A per-slot state machine eliminates redundant compute. Each slot is reduced to a compact pixel fingerprint — an 8×8 grid of sampled RGB values (192 floats). Comparing two fingerprints is O(192) and takes sub-microsecond, vs the ~9 ms cost of a full inference call. Slots lock when confidence exceeds 90% and unlock when pixel delta exceeds 6%.
Pixel rectangles precomputed once at startup via std::array::from_fn. Batch tensor assembled from contiguous Vec<f32> in CHW layout matching ONNX Runtime's expected memory format — no transposition or copying. Direct BGR→RGB via OpenCV's cvt_color with a single copy to RgbImage.
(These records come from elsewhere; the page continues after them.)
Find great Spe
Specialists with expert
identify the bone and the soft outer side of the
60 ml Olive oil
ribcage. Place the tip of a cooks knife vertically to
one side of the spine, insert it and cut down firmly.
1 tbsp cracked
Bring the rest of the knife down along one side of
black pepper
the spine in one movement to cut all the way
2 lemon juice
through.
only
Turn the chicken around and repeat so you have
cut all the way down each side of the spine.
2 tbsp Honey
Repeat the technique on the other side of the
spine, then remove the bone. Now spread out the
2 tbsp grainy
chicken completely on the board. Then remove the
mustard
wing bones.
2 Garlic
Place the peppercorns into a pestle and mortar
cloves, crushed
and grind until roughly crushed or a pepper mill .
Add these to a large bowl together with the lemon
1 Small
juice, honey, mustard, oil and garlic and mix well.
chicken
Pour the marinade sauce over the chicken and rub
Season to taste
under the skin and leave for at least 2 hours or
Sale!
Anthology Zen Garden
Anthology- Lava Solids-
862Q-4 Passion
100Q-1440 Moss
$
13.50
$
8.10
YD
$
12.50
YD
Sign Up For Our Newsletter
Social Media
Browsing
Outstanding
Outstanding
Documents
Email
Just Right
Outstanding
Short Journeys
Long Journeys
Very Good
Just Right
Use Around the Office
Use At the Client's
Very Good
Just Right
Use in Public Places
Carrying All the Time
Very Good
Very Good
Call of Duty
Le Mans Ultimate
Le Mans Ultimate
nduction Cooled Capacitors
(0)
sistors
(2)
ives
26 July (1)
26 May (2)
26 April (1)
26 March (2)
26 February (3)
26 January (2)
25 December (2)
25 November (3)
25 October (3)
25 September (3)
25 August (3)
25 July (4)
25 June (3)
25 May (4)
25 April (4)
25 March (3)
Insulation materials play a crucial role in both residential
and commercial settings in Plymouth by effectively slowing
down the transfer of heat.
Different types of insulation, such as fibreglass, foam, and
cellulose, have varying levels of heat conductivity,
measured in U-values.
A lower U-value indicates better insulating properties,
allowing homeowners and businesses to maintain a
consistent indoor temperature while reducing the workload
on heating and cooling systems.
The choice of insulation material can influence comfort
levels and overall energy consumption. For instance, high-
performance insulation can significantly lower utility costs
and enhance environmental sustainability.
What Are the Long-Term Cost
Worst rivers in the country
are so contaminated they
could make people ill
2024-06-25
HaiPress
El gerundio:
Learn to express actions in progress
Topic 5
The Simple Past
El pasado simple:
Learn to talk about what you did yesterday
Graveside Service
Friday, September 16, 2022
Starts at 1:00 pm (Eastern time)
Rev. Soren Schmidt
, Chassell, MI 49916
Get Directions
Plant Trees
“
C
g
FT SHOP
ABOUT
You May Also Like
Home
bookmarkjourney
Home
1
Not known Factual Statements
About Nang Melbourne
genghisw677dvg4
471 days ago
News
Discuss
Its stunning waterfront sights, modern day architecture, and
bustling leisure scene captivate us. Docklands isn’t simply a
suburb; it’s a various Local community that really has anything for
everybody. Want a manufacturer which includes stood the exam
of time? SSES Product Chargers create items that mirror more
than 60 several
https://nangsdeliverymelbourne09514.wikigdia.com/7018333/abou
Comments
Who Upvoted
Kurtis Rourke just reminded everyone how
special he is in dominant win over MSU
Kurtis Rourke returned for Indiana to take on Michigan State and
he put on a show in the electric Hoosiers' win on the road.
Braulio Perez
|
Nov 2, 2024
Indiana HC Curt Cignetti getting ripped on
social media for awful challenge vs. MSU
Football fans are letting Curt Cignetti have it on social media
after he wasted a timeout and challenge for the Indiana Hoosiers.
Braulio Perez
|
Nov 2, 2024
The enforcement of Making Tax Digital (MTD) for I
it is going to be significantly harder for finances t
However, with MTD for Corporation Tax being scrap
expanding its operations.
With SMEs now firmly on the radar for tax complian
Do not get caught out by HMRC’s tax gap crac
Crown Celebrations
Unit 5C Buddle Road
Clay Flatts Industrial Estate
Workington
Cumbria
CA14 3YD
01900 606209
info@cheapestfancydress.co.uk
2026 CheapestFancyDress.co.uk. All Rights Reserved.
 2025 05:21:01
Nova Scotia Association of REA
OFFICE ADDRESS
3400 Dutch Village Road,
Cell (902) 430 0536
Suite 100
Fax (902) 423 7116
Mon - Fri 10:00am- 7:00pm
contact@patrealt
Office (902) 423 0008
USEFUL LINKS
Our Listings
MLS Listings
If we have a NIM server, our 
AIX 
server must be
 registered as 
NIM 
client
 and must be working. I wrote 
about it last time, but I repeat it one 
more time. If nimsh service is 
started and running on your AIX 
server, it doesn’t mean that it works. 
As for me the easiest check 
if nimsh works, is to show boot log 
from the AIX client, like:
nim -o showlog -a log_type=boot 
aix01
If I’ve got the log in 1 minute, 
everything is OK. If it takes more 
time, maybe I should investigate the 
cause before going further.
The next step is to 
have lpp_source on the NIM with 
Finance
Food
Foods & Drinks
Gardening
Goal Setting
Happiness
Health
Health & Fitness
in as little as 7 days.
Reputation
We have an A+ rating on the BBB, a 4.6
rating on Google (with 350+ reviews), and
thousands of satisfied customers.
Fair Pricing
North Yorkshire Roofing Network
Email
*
PyTorch models cannot be loaded in Rust. The model is exported to ONNX format (Open Neural Network Exchange), an open standard that enables runtime-agnostic inference. The export preserves dynamic batch axes, allowing the same model file to handle both fixed [5,…] and variable [N,…] batch sizes.
| Crate | Purpose |
|---|---|
opencv | Video decode/encode, frame drawing |
ort | ONNX Runtime bindings (with CoreML EP) |
ndarray | Tensor construction |
rayon | Data-parallel preprocessing |
image | Crop and resize operations |
indicatif | Terminal progress bar |
serde_json | Class label loading |
anyhow | Error handling |
# Build both binaries
cargo build --release
# Run batch mode (max throughput, fixed [5,3,224,224])
cargo run --release --bin batch
# Run gatekeeper mode (stateful inference skipping)
cargo run --release --bin gatekeeper
Part of clash-royale-suite — a research-oriented framework combining high-performance systems programming and deep learning for autonomous game intelligence.